----- INPUT FOR THIS TASK

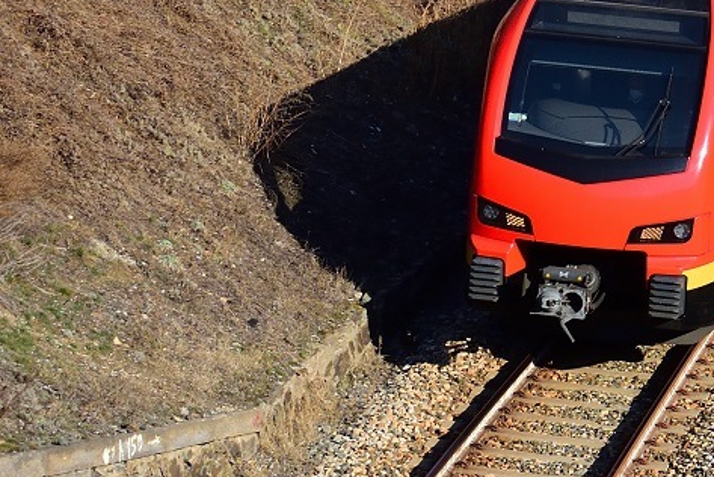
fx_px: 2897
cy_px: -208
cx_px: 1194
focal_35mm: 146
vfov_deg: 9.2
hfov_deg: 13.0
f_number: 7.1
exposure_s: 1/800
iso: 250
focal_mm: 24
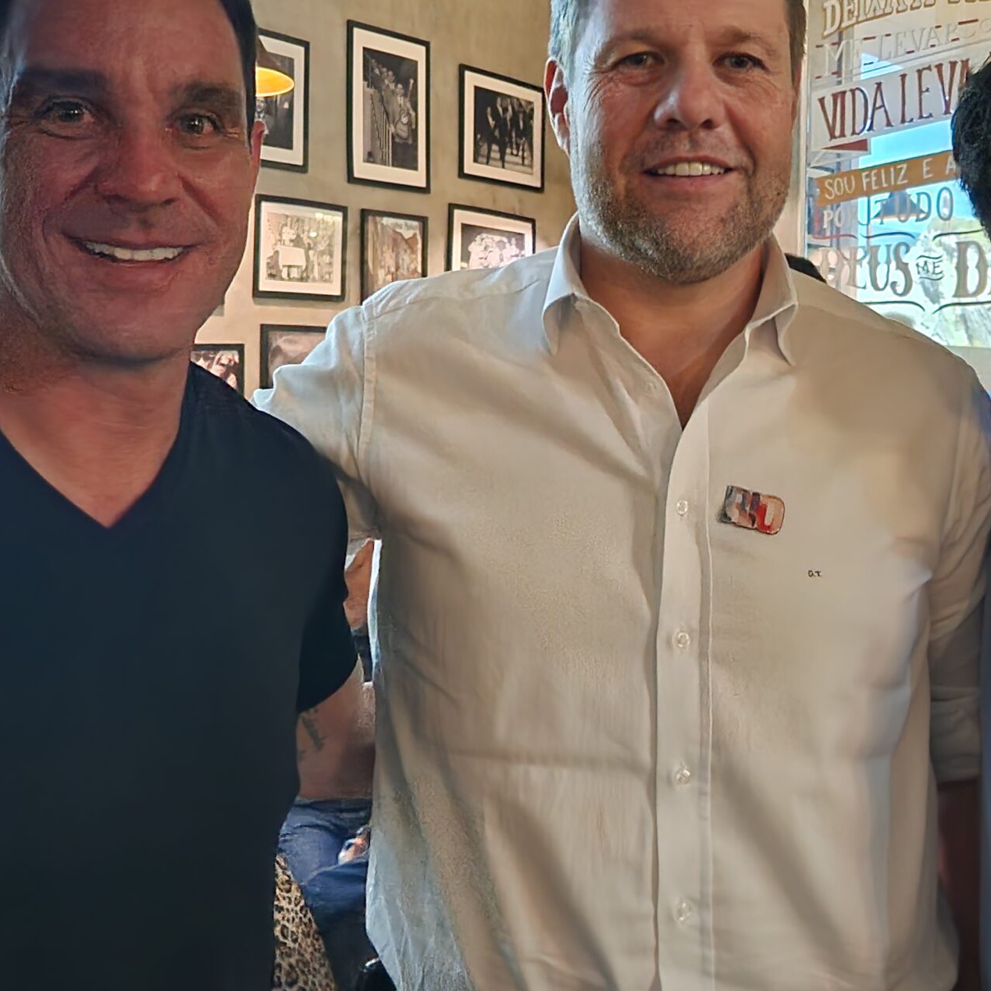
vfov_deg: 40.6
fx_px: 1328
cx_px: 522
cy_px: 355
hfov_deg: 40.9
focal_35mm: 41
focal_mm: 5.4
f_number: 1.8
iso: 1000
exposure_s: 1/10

----------
----- INPUT FOR THIS TASK

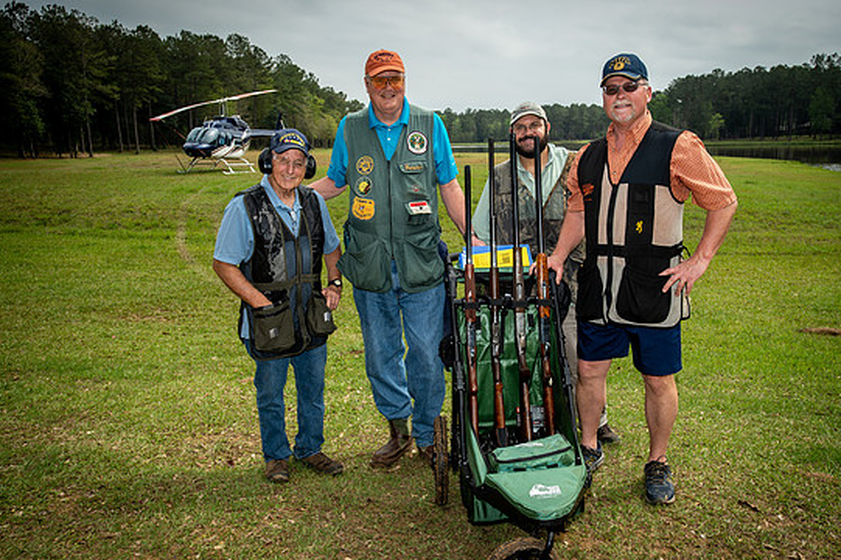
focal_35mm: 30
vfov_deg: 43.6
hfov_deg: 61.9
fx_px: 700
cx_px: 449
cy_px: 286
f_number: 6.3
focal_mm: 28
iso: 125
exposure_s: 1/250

----------

- **WORK INSTRUCTIONS**: The lines to copy exactly start with the line above that has "cx_px: 1194" and go on through the line that has "exposure_s: 1/10"; please include both, add nothing else, and omit the pictures.

- **EXERCISE ANSWER**:
cx_px: 1194
focal_35mm: 146
vfov_deg: 9.2
hfov_deg: 13.0
f_number: 7.1
exposure_s: 1/800
iso: 250
focal_mm: 24
vfov_deg: 40.6
fx_px: 1328
cx_px: 522
cy_px: 355
hfov_deg: 40.9
focal_35mm: 41
focal_mm: 5.4
f_number: 1.8
iso: 1000
exposure_s: 1/10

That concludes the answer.